_WORK ITEM A_
Rewrite the stretch of the loan agreement passage from "Each Borrower's representations" through "or complied with.", putting "Credit Documents" wherever "Loan Documents" appears.

_EXTRACT TO READ_
____

Each Borrower's representations and warranties contained in this
Agreement and the other Loan Documents shall be correct and
complete; each Borrower shall have performed and complied with
all covenants, agreements, and conditions contained herein and in
the other Loan Documents which are required to have been
performed or complied with.

               (b)  Delivery of Documents.  Each Borrower shall
have delivered, or caused to be delivered, to the Lender such
documents, instruments and agreements as the Lender shall request
in connection herewith, duly executed by all parties thereto
other than the Lender, and in form and substance satisfactory to
the Lender and its counsel.

               (c)  Termination of Existing Debt and Liens.  All
indebtedness under and in connection with that certain Revolving
Credit and Guaranty Agreement, dated as of December 10, 1996,
between the Borrowers and the Prior Lenders, and that certain
International Foreign Exchange Agreement, dated as of December
10, 1996, between Pentech and one or more of the Prior Lenders,
and all Liens thereunder or otherwise on the Property of each
Borrower and its Subsidiaries, except Permitted Liens, shall have
been satisfied and terminated.

____

_Data items_
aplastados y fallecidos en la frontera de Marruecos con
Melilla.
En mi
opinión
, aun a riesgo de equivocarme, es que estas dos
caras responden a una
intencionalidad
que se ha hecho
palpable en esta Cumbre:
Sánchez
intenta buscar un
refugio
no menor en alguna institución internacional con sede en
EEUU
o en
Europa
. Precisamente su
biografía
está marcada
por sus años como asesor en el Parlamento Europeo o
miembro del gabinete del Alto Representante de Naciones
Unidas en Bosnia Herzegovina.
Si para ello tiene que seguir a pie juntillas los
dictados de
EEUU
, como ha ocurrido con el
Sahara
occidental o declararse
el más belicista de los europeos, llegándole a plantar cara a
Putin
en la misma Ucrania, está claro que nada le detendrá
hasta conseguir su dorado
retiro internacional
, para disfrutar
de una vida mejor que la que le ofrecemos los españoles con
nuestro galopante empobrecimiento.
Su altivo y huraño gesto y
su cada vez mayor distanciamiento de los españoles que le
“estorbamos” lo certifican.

____

_WORK ITEM B_
Quote every line of the entries under Data items, keeping the wording and line breaks unchanged.

_EXERCISE ANSWER A_
Each Borrower's representations and warranties contained in this
Agreement and the other Credit Documents shall be correct and
complete; each Borrower shall have performed and complied with
all covenants, agreements, and conditions contained herein and in
the other Credit Documents which are required to have been
performed or complied with.

_EXERCISE ANSWER B_
aplastados y fallecidos en la frontera de Marruecos con
Melilla.
En mi
opinión
, aun a riesgo de equivocarme, es que estas dos
caras responden a una
intencionalidad
que se ha hecho
palpable en esta Cumbre:
Sánchez
intenta buscar un
refugio
no menor en alguna institución internacional con sede en
EEUU
o en
Europa
. Precisamente su
biografía
está marcada
por sus años como asesor en el Parlamento Europeo o
miembro del gabinete del Alto Representante de Naciones
Unidas en Bosnia Herzegovina.
Si para ello tiene que seguir a pie juntillas los
dictados de
EEUU
, como ha ocurrido con el
Sahara
occidental o declararse
el más belicista de los europeos, llegándole a plantar cara a
Putin
en la misma Ucrania, está claro que nada le detendrá
hasta conseguir su dorado
retiro internacional
, para disfrutar
de una vida mejor que la que le ofrecemos los españoles con
nuestro galopante empobrecimiento.
Su altivo y huraño gesto y
su cada vez mayor distanciamiento de los españoles que le
“estorbamos” lo certifican.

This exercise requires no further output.